At higher doses or with more potent compounds, the effects can escalate to seizures, loss of consciousness, psychotic episodes with hallucinations, and violent behavior. Emergency departments have documented waves of mass intoxication events where dozens of people in the same area collapse within hours of each other after using products from the same batch.
Serious Medical Complications
Beyond the immediate psychological effects, synthetic cannabinoids can cause organ damage that natural cannabis does not. Most adverse events reported in clinical settings fall into three categories: neurological, cardiovascular, and those involving an overstimulated “fight or flight” response.
Kidney failure is one of the more alarming complications. In 2012, the CDC documented 16 cases of acute kidney injury across six states in previously healthy young men who had recently smoked synthetic cannabinoid products. These patients developed severe nausea, vomiting, and abdominal pain. Their creatinine levels, a marker of kidney function, spiked to as high as 21 mg/dL, compared to a normal range of 0.6 to 1.3. Five of the 16 patients required dialysis. Biopsies showed direct damage to the kidney tissue itself.
Cardiovascular effects include dangerously elevated heart rate and blood pressure, chest pain, and in rare cases, heart attack.

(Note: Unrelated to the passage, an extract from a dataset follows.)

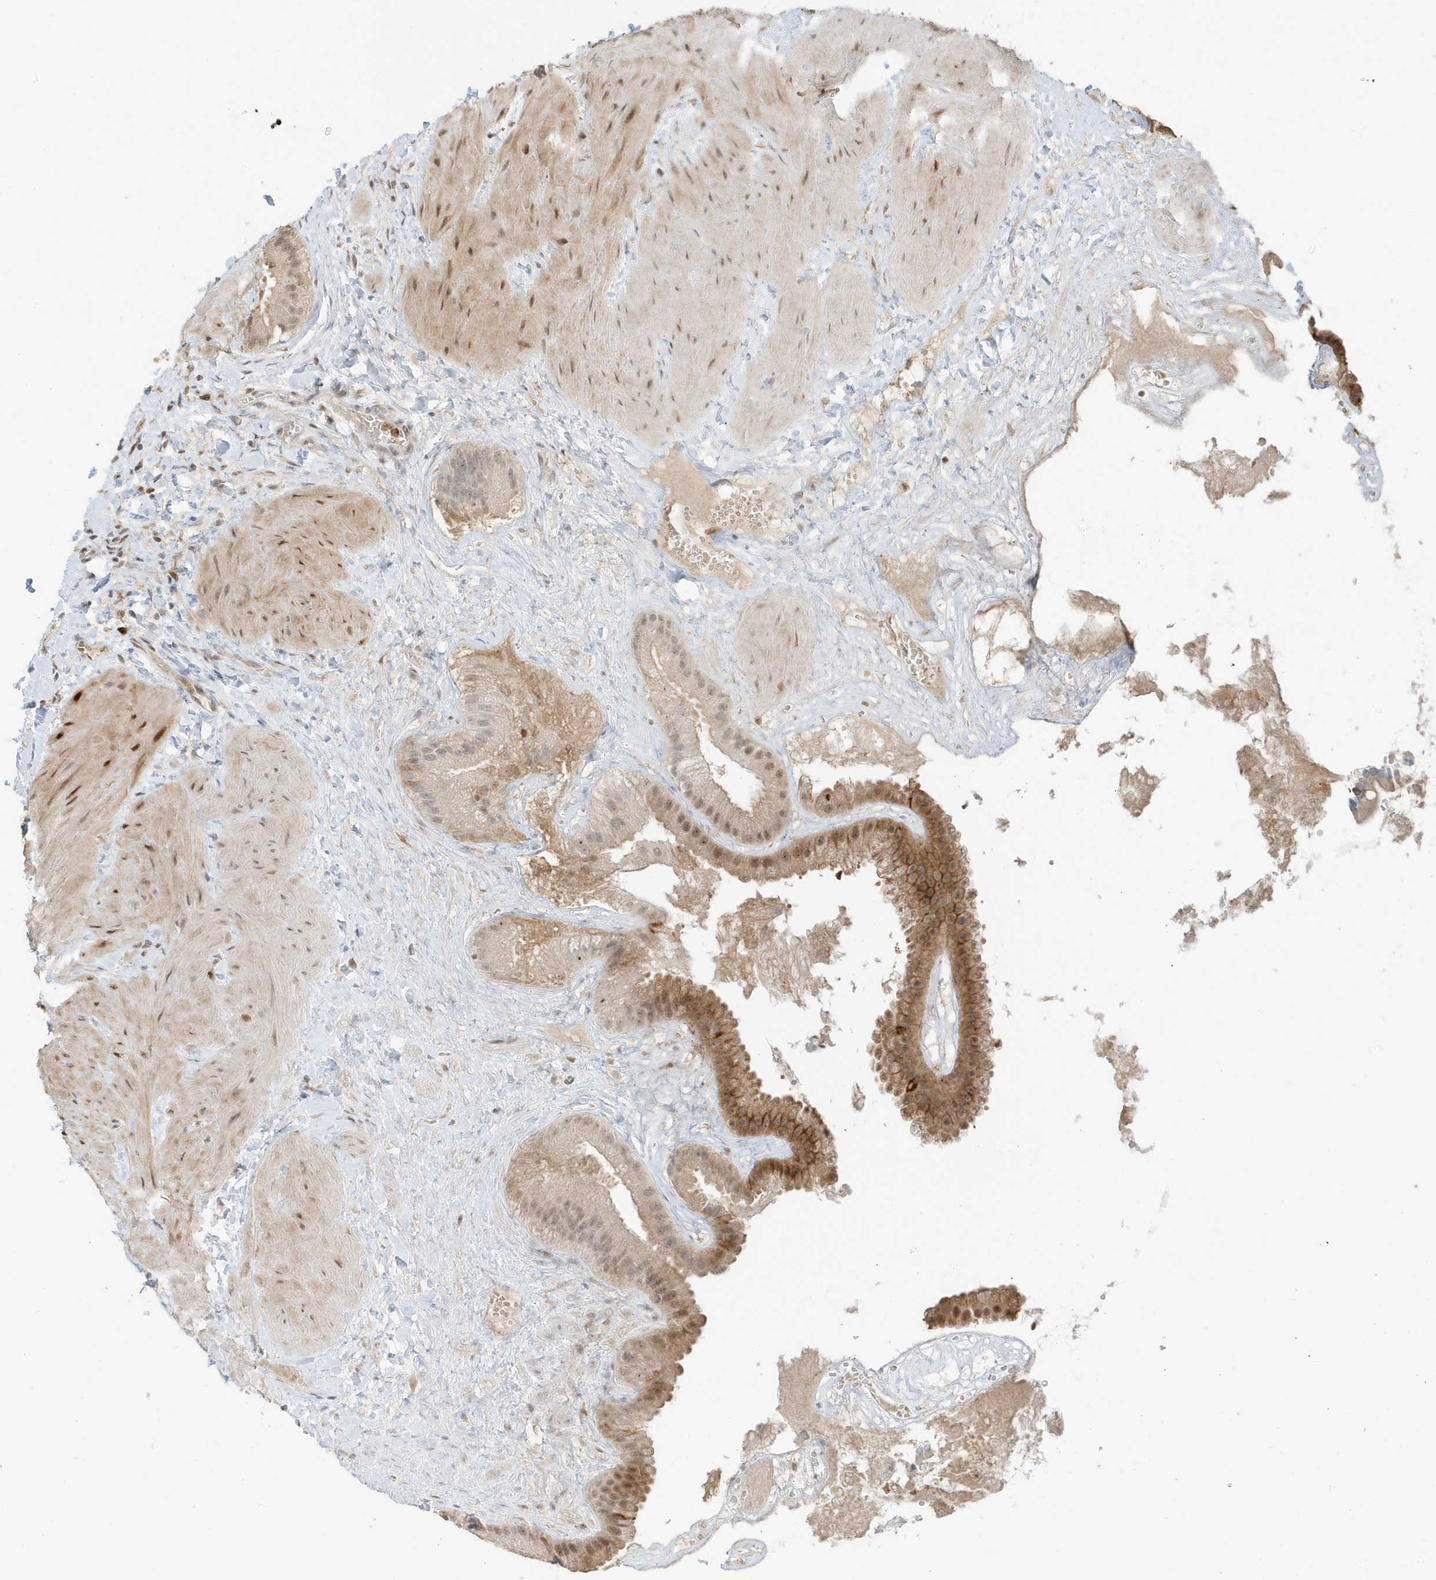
{"staining": {"intensity": "moderate", "quantity": "25%-75%", "location": "cytoplasmic/membranous,nuclear"}, "tissue": "gallbladder", "cell_type": "Glandular cells", "image_type": "normal", "snomed": [{"axis": "morphology", "description": "Normal tissue, NOS"}, {"axis": "topography", "description": "Gallbladder"}], "caption": "Approximately 25%-75% of glandular cells in unremarkable gallbladder demonstrate moderate cytoplasmic/membranous,nuclear protein positivity as visualized by brown immunohistochemical staining.", "gene": "ZBTB41", "patient": {"sex": "male", "age": 55}}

The unpredictable potency of these products means that even experienced users can suddenly encounter a dose their body cannot handle.
They Don’t Show Up on Standard Drug Tests
One reason synthetic cannabinoids remain popular, particularly among people subject to regular drug screening, is that standard urine tests cannot detect them. The typical five-panel drug test screens for THC, cocaine, amphetamines, opioids, and PCP. Synthetic cannabinoids and their breakdown products do not cross-react with the THC portion of these tests.
Specialized lab testing can identify specific synthetic cannabinoid compounds in blood or urine, but these tests are expensive and must be specifically ordered. Even then, the detection window in blood and oral fluid is generally short, though chronic heavy use may extend it somewhat. Because parent compounds are rarely found in urine, confirmatory testing in workplace settings is difficult. This gap in detectability has made synthetic cannabinoids particularly common among people on probation, in the military, or in jobs with routine drug screening.
Legal Status
In the United States, 43 specific synthetic cannabinoid compounds are classified as Schedule I controlled substances, the most restrictive category. Many additional compounds fall under the Controlled Substances Act’s definition of “cannabimimetic agents,” which also places them in Schedule I.
The challenge for regulators is that underground chemists can tweak the molecular structure of a banned compound just enough to create a technically new substance that falls outside existing scheduling. To address this, the DEA uses the Controlled Substance Analogue Enforcement Act, which allows prosecutors to treat any substance “substantially similar” to a Schedule I drug as if it were also Schedule I. The DEA has successfully used this law to prosecute manufacturers and distributors even when the exact compound involved had never been formally scheduled.
Who Is Using Them and Where
Emergency department data collected through SAMHSA’s DAWN surveillance network recorded 3,617 visits involving synthetic cannabinoids between 2020 and early 2025. The rate peaked at 176 per 10,000 DAWN visits in November 2020, then declined until mid-2022. Since then, visits have been climbing again at roughly 3% per month. Geographically, synthetic cannabinoid emergencies are concentrated in the Northeast and in urban areas.
Use tends to cluster among people experiencing homelessness, those in institutional settings where drug testing is common, and younger adults. The low price point, sometimes just a few dollars per dose, and easy availability in gas stations and corner stores (despite enforcement efforts) keep these products accessible to vulnerable populations.